The former President at Nintendo of America Reggie Fils-Aimé recently explained why the Wii U never actually wound up using its dual GamePad support. According to the executive, the console was technically capable of the feature, but a small number of owners and the relatively short system lifespan both played a part in preventing split screen gameplay from ever becoming a reality on the platform.

While expectations were high for the console, the Wii U turned into a flop for Nintendo, selling just under 14 million units worldwide after its launch in 2012. The lackluster performance was attributed to several different factors including poor marketing and a weak lineup of launch titles. Nintendo later expanded upon the basic design ideas of the Wii U, producing the much more popular Switch in 2017. The console went on to sell upwards of 104 million units in markets around the world.

The news comes from an interview by the YouTube channel known as MinnMax.

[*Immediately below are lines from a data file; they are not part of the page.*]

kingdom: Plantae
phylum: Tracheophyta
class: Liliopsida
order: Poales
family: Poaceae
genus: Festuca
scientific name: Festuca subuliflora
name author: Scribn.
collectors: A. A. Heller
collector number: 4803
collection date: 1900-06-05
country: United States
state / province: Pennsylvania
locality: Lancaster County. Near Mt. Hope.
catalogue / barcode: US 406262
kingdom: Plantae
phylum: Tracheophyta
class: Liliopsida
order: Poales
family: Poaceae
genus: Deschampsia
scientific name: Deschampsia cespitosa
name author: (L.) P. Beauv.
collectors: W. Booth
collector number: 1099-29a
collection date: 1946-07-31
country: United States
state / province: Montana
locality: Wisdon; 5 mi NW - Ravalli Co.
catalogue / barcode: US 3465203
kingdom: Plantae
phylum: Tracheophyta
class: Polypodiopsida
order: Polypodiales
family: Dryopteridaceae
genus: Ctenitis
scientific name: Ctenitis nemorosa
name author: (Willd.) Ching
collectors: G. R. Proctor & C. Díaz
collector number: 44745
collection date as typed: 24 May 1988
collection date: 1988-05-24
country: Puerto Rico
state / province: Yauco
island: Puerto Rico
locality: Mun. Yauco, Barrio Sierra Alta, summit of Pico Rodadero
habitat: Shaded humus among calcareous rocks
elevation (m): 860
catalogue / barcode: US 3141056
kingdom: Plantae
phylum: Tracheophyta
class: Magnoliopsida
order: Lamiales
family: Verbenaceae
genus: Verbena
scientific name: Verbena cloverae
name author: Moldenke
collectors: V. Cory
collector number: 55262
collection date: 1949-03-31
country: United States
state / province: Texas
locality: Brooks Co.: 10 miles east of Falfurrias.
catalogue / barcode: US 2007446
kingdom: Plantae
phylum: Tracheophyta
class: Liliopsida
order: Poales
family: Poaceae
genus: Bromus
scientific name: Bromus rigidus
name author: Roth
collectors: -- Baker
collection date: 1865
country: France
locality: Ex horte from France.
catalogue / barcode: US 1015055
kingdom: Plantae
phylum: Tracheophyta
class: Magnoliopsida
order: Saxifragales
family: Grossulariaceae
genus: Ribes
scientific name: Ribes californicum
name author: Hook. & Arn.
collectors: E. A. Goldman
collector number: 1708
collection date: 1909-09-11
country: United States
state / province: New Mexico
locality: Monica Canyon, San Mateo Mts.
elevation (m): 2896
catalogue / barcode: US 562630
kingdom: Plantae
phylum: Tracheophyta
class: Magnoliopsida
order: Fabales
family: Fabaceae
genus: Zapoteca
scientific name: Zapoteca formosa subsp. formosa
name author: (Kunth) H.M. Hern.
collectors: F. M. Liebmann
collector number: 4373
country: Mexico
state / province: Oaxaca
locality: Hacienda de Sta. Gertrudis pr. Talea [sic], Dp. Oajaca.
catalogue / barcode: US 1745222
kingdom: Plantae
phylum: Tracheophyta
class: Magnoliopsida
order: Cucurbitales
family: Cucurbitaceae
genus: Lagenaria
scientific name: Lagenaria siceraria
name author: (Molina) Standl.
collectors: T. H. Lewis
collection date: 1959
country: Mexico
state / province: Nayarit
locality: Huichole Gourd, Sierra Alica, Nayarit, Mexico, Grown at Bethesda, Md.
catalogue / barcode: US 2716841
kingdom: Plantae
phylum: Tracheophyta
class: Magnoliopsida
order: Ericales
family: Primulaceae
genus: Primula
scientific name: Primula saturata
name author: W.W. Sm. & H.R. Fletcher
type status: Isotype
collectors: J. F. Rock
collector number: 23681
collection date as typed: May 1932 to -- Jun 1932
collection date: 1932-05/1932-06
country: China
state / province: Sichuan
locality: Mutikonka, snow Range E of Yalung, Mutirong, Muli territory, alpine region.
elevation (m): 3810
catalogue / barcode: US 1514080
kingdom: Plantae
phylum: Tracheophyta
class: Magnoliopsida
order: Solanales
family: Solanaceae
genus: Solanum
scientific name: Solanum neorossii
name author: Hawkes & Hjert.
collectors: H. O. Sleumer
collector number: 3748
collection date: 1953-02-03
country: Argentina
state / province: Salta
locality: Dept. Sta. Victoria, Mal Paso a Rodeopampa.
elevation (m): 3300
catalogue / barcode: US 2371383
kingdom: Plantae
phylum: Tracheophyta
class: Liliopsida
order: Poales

When asked about this highly requested feature, Fils-Aimé was quick to answer the question, describing how the install base “never got large enough that the type of implementation made sense.” Nintendo previously acknowledged that it was possible to play with dual GamePads on the Wii U.

“What was interesting is that with the Wii U, there was a full development plan for all of the interesting interactions and all of the interesting capabilities that the system could do,” Fils-Aimé pointed out. “And so in that case, technically could multiple GamePads communicate with a Wii U? Answer was ‘yes,’ but the install base never got large enough that the type of implementation made sense.”

The reason why dual GamePad support was never implemented on the Wii U seems to have concerned a number of other factors. Nintendo apparently “didn't create a game where you needed another GamePad in order to have a great experience,” Fils-Aimé said. “The development just never proceeded and the lifespan of the Wii U ended up being so short that it just never came to pass.” The executive noted that “in order for those initiatives to come to life at least from Nintendo's perspective, there needs to be a game that drives that implementation that enables the player to see why you would need a second GamePad.”

Fils-Aimé has been in the news a lot recently with some interesting statements. The executive explained back in June for example that Switch Online should be focused on leveraging GameCube and Wii content if Nintendo is going to compete with more popular subscription services like Xbox Game Pass and PlayStation Plus. “They've got GameCube content to leverage. They've got Wii content,” Fils-Aimé noted. “I see this future of digitally delivered content to you, the consumer, as just this burgeoning opportunity that I would want to keep taking advantage of."